I have possibly given the impression that PPP is an out-of-date and unuseful lesson format. I hope not. My aim is simply to show PPP for what it is:- a powerful way of dealing with the structures and, to a certain extent, the vocabulary of a language. PPP lesson formats should be used, and for at least two very good reasons:

1.There are times when explicit work on grammar is desirable. Structural syllabuses break down the grammar of a language into manageable chunks for learners. Analytic syllabuses give the learner no help in coming to terms with the grammar.

2.Contextualised presentations lead students to an explicit understanding of new language points in a way that allows slow, measured assimilation, allowing learners an opportunity to internalise new grammar in a methodical and `user friendly' way.

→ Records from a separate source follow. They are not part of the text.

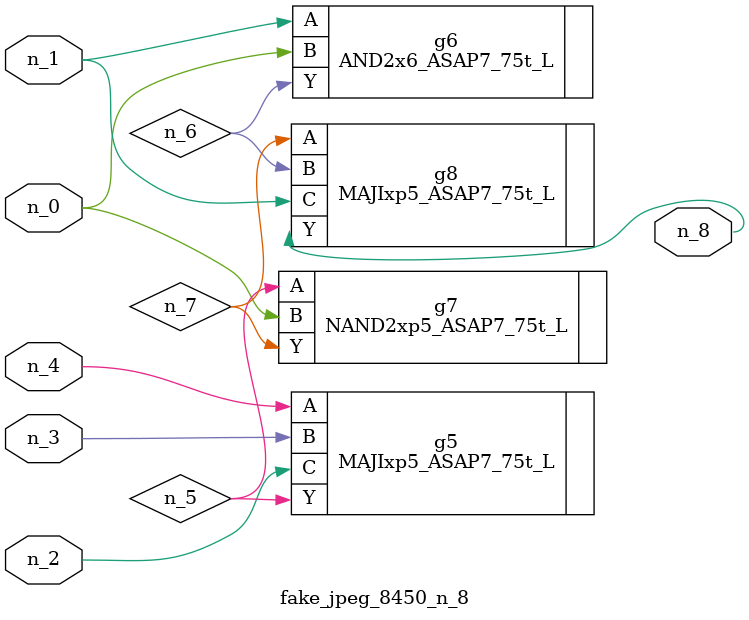
<source format=v>
module fake_jpeg_8450_n_8 (n_3, n_2, n_1, n_0, n_4, n_8);

input n_3;
input n_2;
input n_1;
input n_0;
input n_4;

output n_8;

wire n_6;
wire n_5;
wire n_7;

MAJIxp5_ASAP7_75t_L g5 ( 
.A(n_4),
.B(n_3),
.C(n_2),
.Y(n_5)
);

AND2x6_ASAP7_75t_L g6 ( 
.A(n_1),
.B(n_0),
.Y(n_6)
);

NAND2xp5_ASAP7_75t_L g7 ( 
.A(n_5),
.B(n_0),
.Y(n_7)
);

MAJIxp5_ASAP7_75t_L g8 ( 
.A(n_7),
.B(n_6),
.C(n_1),
.Y(n_8)
);


endmodule
</source>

But PPP and its attendant structural syllabus is not enough in itself. It is no substitute for exposing learners to examples of written and spoken language use. It is no substitute for task-based fluency work. Furthermore, the area of language learning relevant to PPP is a means to an end. Explicit knowledge of the structure of a language cannot be the purpose of language learning in itself, except for a select group of linguists and philologists. But performing tasks in a language, and handling texts in that language are ends in themselves.

So, keep structural syllabus, and the PPP lesson format, but keep it in its place as an adjunct to syllabuses based on the tasks, topics and situations that we need to learn language in order to handle. These last are the field of communicative language learning. PPP is PPP, and communication is something else.